## TASK DETAILS
Take the lines below between the one holding "It finds stem:[n]" and the one holding "On a graph with", inclusive, and copy them exactly. Add nothing.

Stored dataset items
━━━━━━━━━━
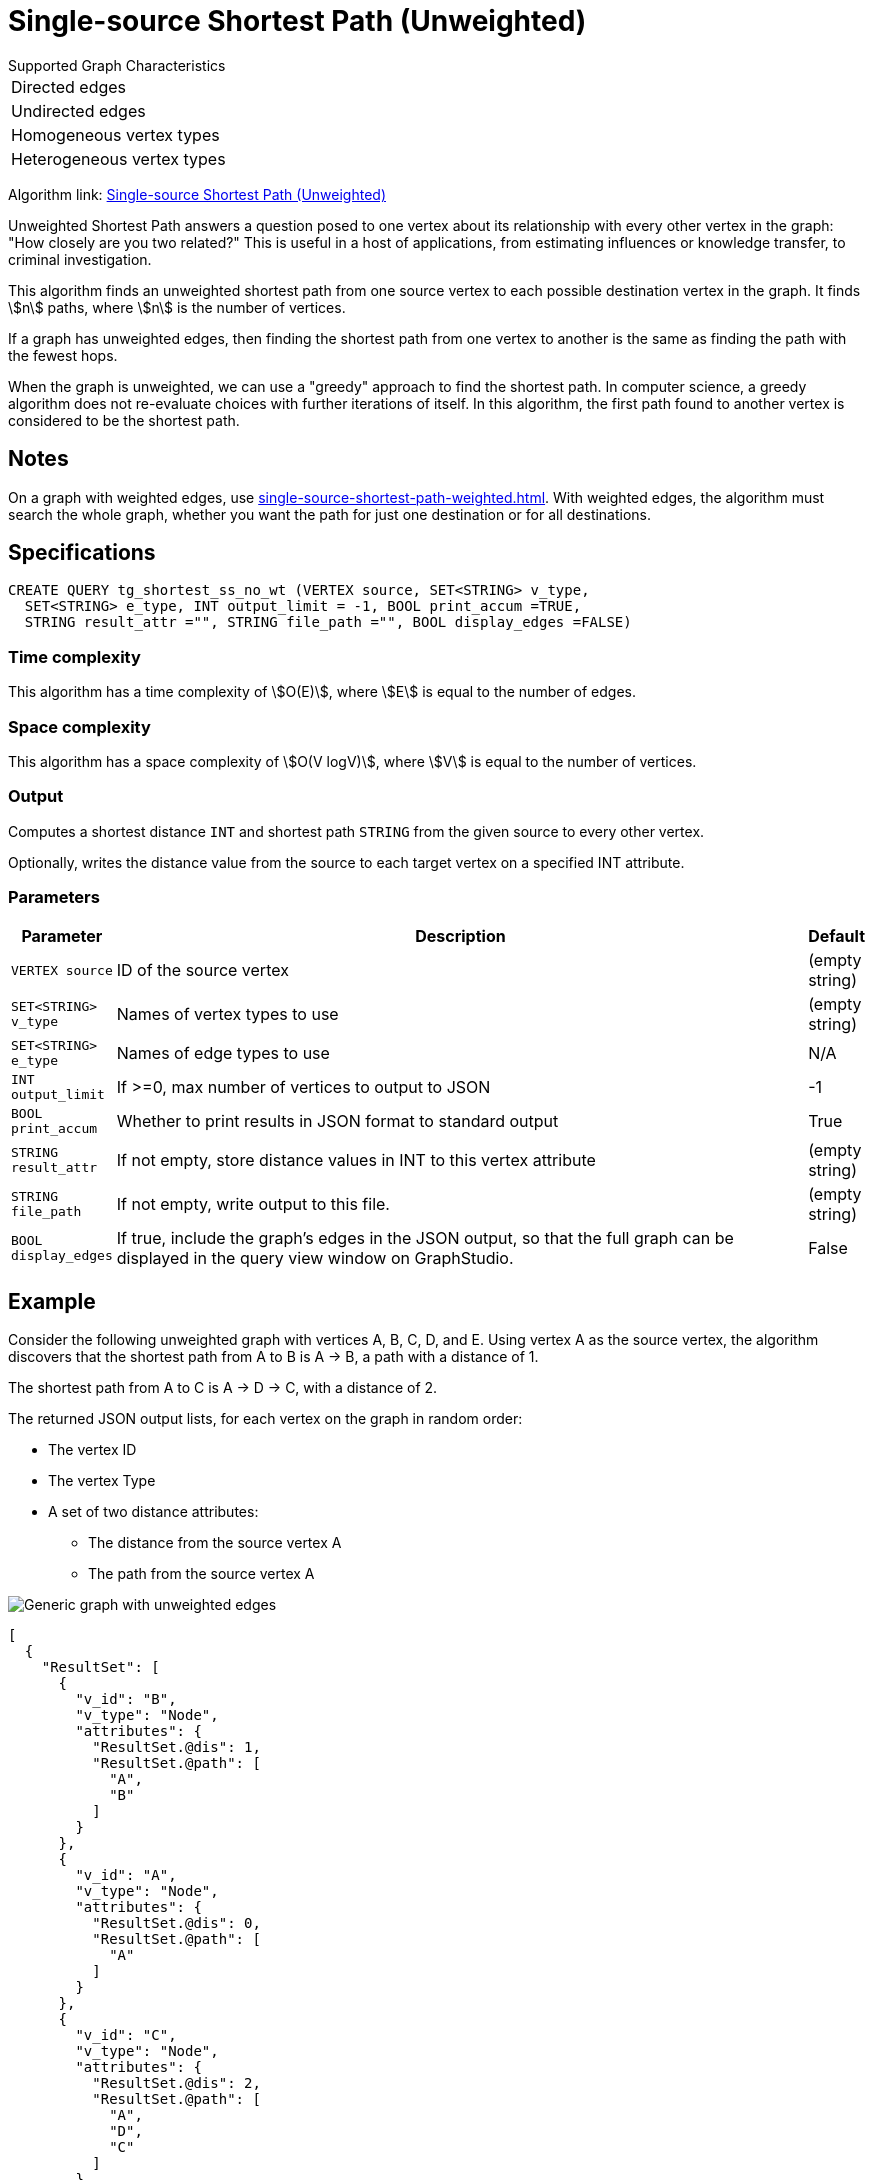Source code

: = Single-source Shortest Path (Unweighted)

.Supported Graph Characteristics
****
[cols='1']
|===
^|Directed edges
^|Undirected edges
^|Homogeneous vertex types
^|Heterogeneous vertex types
|===



Algorithm link: link:https://github.com/tigergraph/gsql-graph-algorithms/tree/master/algorithms/Path/shortest_path/unweighted[Single-source Shortest Path (Unweighted)]

****

Unweighted Shortest Path answers a question posed to one vertex about its relationship with every other vertex in the graph: "How closely are you two related?"
This is useful in a host of applications, from estimating influences or knowledge transfer, to criminal investigation.

This algorithm finds an unweighted shortest path from one source vertex to each possible destination vertex in the graph.
It finds stem:[n] paths, where stem:[n] is the number of vertices.

If a graph has unweighted edges, then finding the shortest path from one vertex to another is the same as finding the path with the fewest hops.

When the graph is unweighted, we can use a "greedy" approach to find the shortest path. In computer science, a greedy algorithm does not re-evaluate choices with further iterations of itself.
In this algorithm, the first path found to another vertex is considered to be the shortest path.


== Notes

On a graph with weighted edges, use xref:single-source-shortest-path-weighted.adoc[].
With weighted edges, the algorithm must search the whole graph, whether you want the path for just one destination or for all destinations.

== Specifications

[source,gsql]
----
CREATE QUERY tg_shortest_ss_no_wt (VERTEX source, SET<STRING> v_type,
  SET<STRING> e_type, INT output_limit = -1, BOOL print_accum =TRUE,
  STRING result_attr ="", STRING file_path ="", BOOL display_edges =FALSE)
----

=== Time complexity

This algorithm has a time complexity of stem:[O(E)], where stem:[E] is equal to the number of edges.

=== Space complexity

This algorithm has a space complexity of stem:[O(V logV)], where stem:[V] is equal to the number of vertices.

=== Output
Computes a shortest distance `INT` and shortest path `STRING` from the given source to every other vertex.

Optionally, writes the distance value from the source to each target vertex on a specified INT attribute.


=== Parameters

[cols="0,1,0",options="header",]
|===
|*Parameter* |Description |Default

|`VERTEX source`
|ID of the source vertex
|(empty string)


|`SET<STRING> v_type`
|Names of vertex types to use
|(empty string)



|`SET<STRING> e_type`
|Names of edge types to use
|N/A



|`INT output_limit`
|If >=0, max number of vertices to output to JSON
|-1



|`BOOL print_accum`
|Whether to print results in JSON format to standard output
|True



|`STRING result_attr`
|If not empty, store distance values in INT to this vertex attribute
|(empty string)


|`STRING file_path`
|If not empty, write output to this file.
|(empty string)



|`BOOL display_edges`
|If true, include the graph's edges in the JSON output, so that the full graph can be displayed in the query view window on GraphStudio.
|False
|No

|===

== Example

Consider the following unweighted graph with vertices A, B, C, D, and E.
Using vertex A as the source vertex, the algorithm discovers that the shortest path from A to B is A -> B, a path with a distance of 1.

The shortest path from A to C is A -> D -> C, with a distance of 2.

The returned JSON output lists, for each vertex on the graph in random order:

* The vertex ID
* The vertex Type
* A set of two distance attributes:
** The distance from the source vertex A
** The path from the source vertex A

image::screen-shot-2019-01-09-at-6.20.14-pm.png[Generic graph with unweighted edges]

[source,text]
----
[
  {
    "ResultSet": [
      {
        "v_id": "B",
        "v_type": "Node",
        "attributes": {
          "ResultSet.@dis": 1,
          "ResultSet.@path": [
            "A",
            "B"
          ]
        }
      },
      {
        "v_id": "A",
        "v_type": "Node",
        "attributes": {
          "ResultSet.@dis": 0,
          "ResultSet.@path": [
            "A"
          ]
        }
      },
      {
        "v_id": "C",
        "v_type": "Node",
        "attributes": {
          "ResultSet.@dis": 2,
          "ResultSet.@path": [
            "A",
            "D",
            "C"
          ]
        }
      },
      {
        "v_id": "E",
        "v_type": "Node",
        "attributes": {
          "ResultSet.@dis": 2,
          "ResultSet.@path": [
            "A",
            "D",
            "E"
          ]
        }
      },
      {
        "v_id": "D",
        "v_type": "Node",
        "attributes": {
          "ResultSet.@dis": 1,
          "ResultSet.@path": [
            "A",
            "D"
          ]
        }
      }
    ]
  }
]
----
━━━━━━━━━━
## SOLUTION TO THE PROBLEM
It finds stem:[n] paths, where stem:[n] is the number of vertices.

If a graph has unweighted edges, then finding the shortest path from one vertex to another is the same as finding the path with the fewest hops.

When the graph is unweighted, we can use a "greedy" approach to find the shortest path. In computer science, a greedy algorithm does not re-evaluate choices with further iterations of itself.
In this algorithm, the first path found to another vertex is considered to be the shortest path.


== Notes

On a graph with weighted edges, use xref:single-source-shortest-path-weighted.adoc[].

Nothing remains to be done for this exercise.